§ Goal of the exercise: Print out the data that follows exactly, character for character, apart from the pictures.

§ Source data:
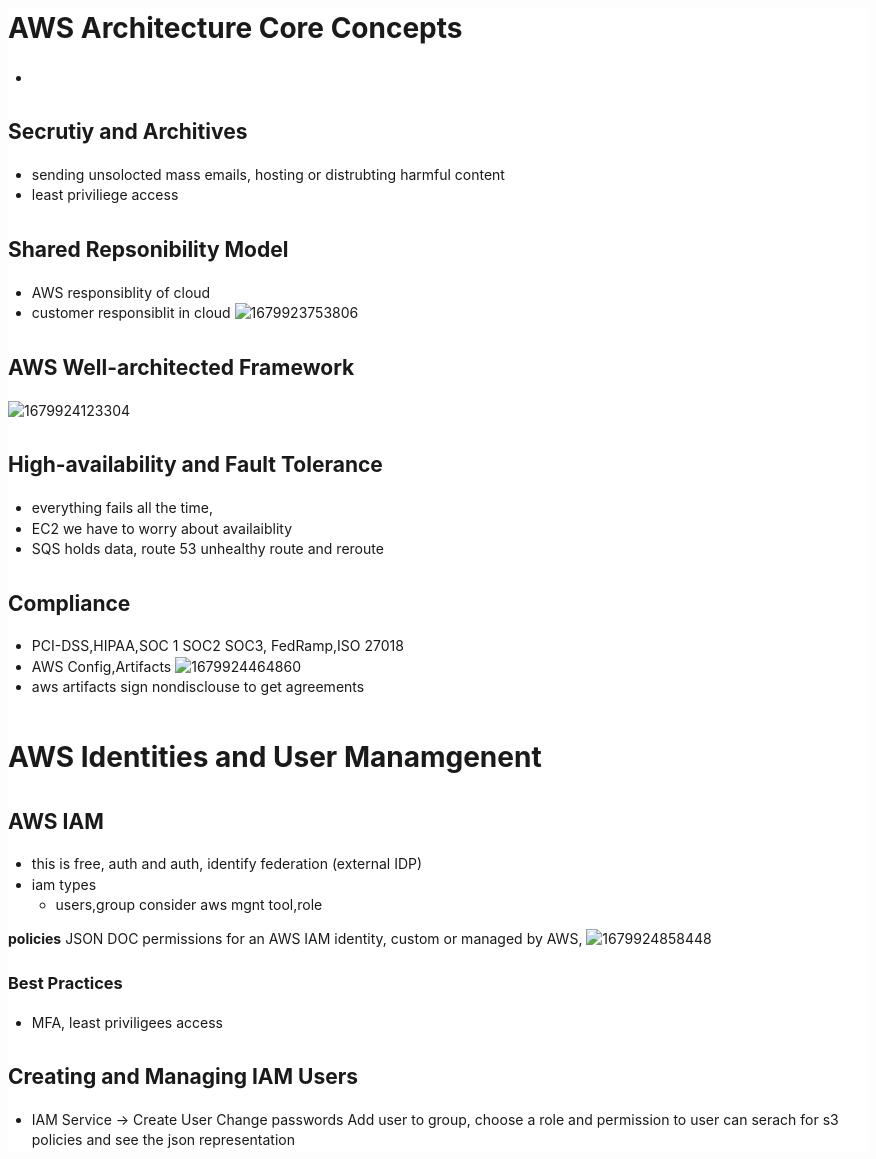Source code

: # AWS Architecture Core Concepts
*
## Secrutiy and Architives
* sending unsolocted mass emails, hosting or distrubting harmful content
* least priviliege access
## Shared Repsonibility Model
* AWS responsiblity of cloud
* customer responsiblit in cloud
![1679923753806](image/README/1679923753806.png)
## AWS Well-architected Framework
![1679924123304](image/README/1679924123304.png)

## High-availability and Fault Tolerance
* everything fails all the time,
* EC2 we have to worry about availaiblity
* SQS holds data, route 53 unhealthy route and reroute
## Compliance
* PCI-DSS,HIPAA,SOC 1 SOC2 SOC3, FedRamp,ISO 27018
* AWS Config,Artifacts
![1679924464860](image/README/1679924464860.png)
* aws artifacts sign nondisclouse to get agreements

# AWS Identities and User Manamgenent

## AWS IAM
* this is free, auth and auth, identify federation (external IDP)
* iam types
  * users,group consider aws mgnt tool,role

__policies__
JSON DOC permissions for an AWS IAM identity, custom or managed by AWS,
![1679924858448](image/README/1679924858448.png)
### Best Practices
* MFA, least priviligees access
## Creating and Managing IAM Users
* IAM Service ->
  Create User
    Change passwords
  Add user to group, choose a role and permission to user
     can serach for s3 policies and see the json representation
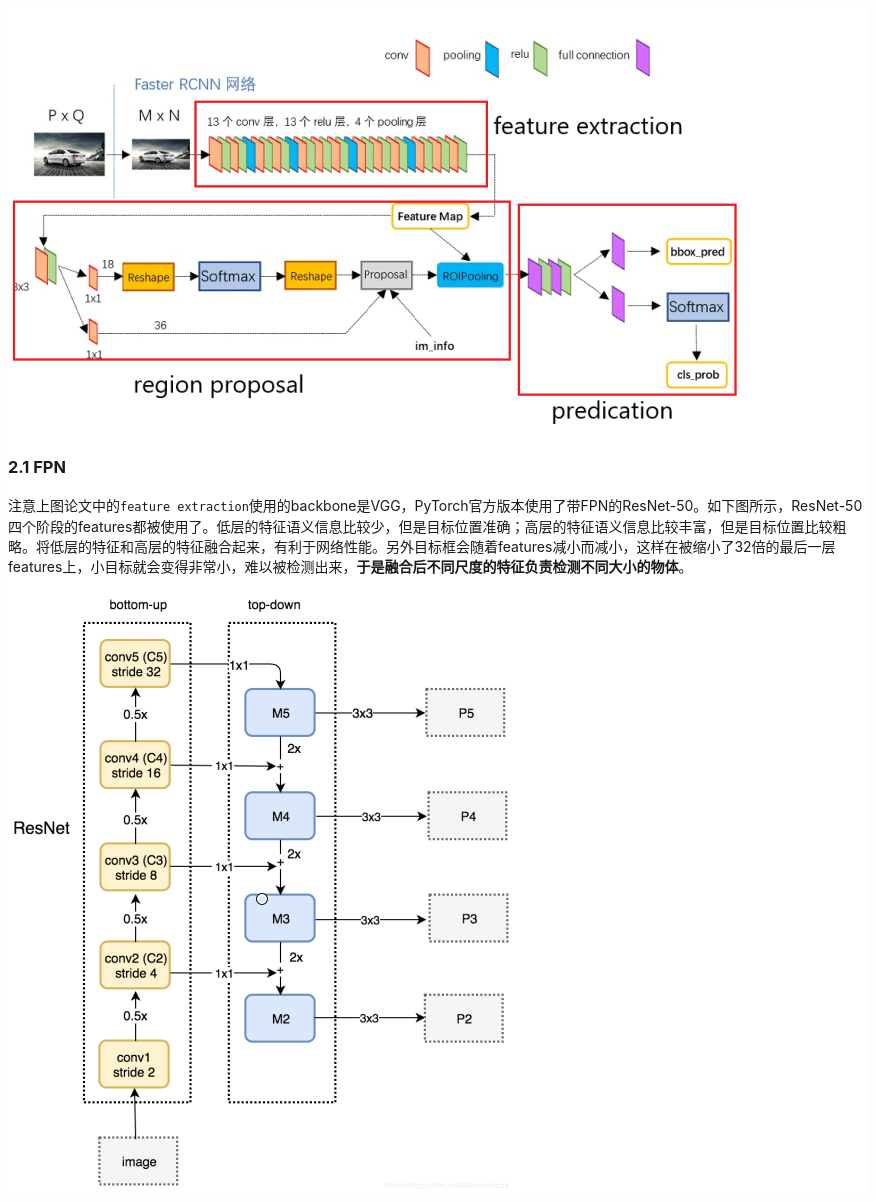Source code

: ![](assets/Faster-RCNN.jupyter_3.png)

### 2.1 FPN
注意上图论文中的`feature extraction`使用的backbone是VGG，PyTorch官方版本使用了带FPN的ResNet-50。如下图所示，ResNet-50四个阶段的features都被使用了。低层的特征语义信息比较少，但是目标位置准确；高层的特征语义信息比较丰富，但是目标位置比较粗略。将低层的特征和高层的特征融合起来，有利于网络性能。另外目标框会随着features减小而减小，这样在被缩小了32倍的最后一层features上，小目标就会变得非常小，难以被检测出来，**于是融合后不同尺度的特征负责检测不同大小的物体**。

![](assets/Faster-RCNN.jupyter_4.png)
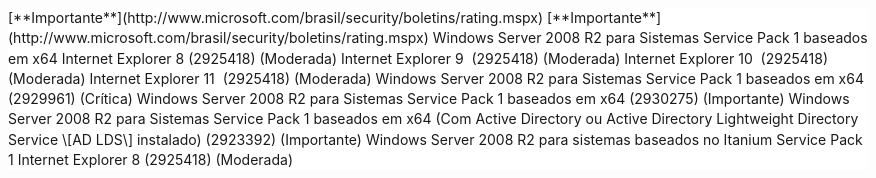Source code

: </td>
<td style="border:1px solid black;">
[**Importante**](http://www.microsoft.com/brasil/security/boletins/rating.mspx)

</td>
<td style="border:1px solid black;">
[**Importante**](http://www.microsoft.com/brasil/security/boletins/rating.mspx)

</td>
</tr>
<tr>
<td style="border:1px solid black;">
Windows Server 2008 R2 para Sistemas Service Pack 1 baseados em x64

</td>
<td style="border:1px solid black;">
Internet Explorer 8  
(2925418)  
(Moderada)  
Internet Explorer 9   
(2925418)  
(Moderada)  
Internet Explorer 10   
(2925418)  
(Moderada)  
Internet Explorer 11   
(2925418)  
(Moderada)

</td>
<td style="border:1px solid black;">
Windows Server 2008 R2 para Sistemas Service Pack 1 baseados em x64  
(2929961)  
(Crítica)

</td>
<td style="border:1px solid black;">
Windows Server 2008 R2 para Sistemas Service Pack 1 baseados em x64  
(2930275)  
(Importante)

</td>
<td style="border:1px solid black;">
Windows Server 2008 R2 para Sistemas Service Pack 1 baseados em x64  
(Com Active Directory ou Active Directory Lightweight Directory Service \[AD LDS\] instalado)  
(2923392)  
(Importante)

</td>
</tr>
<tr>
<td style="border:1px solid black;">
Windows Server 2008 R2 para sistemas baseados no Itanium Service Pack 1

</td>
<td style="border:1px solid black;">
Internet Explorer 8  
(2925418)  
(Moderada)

§ Response area:
Source code

: # AWS Architecture Core Concepts
*
## Secrutiy and Architives
* sending unsolocted mass emails, hosting or distrubting harmful content
* least priviliege access
## Shared Repsonibility Model
* AWS responsiblity of cloud
* customer responsiblit in cloud
![1679923753806](image/README/1679923753806.png)
## AWS Well-architected Framework
![1679924123304](image/README/1679924123304.png)

## High-availability and Fault Tolerance
* everything fails all the time,
* EC2 we have to worry about availaiblity
* SQS holds data, route 53 unhealthy route and reroute
## Compliance
* PCI-DSS,HIPAA,SOC 1 SOC2 SOC3, FedRamp,ISO 27018
* AWS Config,Artifacts
![1679924464860](image/README/1679924464860.png)
* aws artifacts sign nondisclouse to get agreements

# AWS Identities and User Manamgenent

## AWS IAM
* this is free, auth and auth, identify federation (external IDP)
* iam types
  * users,group consider aws mgnt tool,role

__policies__
JSON DOC permissions for an AWS IAM identity, custom or managed by AWS,
![1679924858448](image/README/1679924858448.png)
### Best Practices
* MFA, least priviligees access
## Creating and Managing IAM Users
* IAM Service ->
  Create User
    Change passwords
  Add user to group, choose a role and permission to user
     can serach for s3 policies and see the json representation
Source code

: ![](assets/Faster-RCNN.jupyter_3.png)

### 2.1 FPN
注意上图论文中的`feature extraction`使用的backbone是VGG，PyTorch官方版本使用了带FPN的ResNet-50。如下图所示，ResNet-50四个阶段的features都被使用了。低层的特征语义信息比较少，但是目标位置准确；高层的特征语义信息比较丰富，但是目标位置比较粗略。将低层的特征和高层的特征融合起来，有利于网络性能。另外目标框会随着features减小而减小，这样在被缩小了32倍的最后一层features上，小目标就会变得非常小，难以被检测出来，**于是融合后不同尺度的特征负责检测不同大小的物体**。

![](assets/Faster-RCNN.jupyter_4.png)
Source code

: </td>
<td style="border:1px solid black;">
[**Importante**](http://www.microsoft.com/brasil/security/boletins/rating.mspx)

</td>
<td style="border:1px solid black;">
[**Importante**](http://www.microsoft.com/brasil/security/boletins/rating.mspx)

</td>
</tr>
<tr>
<td style="border:1px solid black;">
Windows Server 2008 R2 para Sistemas Service Pack 1 baseados em x64

</td>
<td style="border:1px solid black;">
Internet Explorer 8  
(2925418)  
(Moderada)  
Internet Explorer 9   
(2925418)  
(Moderada)  
Internet Explorer 10   
(2925418)  
(Moderada)  
Internet Explorer 11   
(2925418)  
(Moderada)

</td>
<td style="border:1px solid black;">
Windows Server 2008 R2 para Sistemas Service Pack 1 baseados em x64  
(2929961)  
(Crítica)

</td>
<td style="border:1px solid black;">
Windows Server 2008 R2 para Sistemas Service Pack 1 baseados em x64  
(2930275)  
(Importante)

</td>
<td style="border:1px solid black;">
Windows Server 2008 R2 para Sistemas Service Pack 1 baseados em x64  
(Com Active Directory ou Active Directory Lightweight Directory Service \[AD LDS\] instalado)  
(2923392)  
(Importante)

</td>
</tr>
<tr>
<td style="border:1px solid black;">
Windows Server 2008 R2 para sistemas baseados no Itanium Service Pack 1

</td>
<td style="border:1px solid black;">
Internet Explorer 8  
(2925418)  
(Moderada)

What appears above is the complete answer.